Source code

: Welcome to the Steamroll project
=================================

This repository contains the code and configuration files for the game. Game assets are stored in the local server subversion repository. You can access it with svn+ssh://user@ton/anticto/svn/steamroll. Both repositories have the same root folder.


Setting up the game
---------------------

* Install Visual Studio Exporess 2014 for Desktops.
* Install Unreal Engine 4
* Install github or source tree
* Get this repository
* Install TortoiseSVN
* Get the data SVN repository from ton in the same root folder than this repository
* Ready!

### Your instructions
Pick out and copy every line of the records that contains the word "game". Uppercase and lowercase count as different.

### Response area
This repository contains the code and configuration files for the game. Game assets are stored in the local server subversion repository. You can access it with svn+ssh://user@ton/anticto/svn/steamroll. Both repositories have the same root folder.
Setting up the game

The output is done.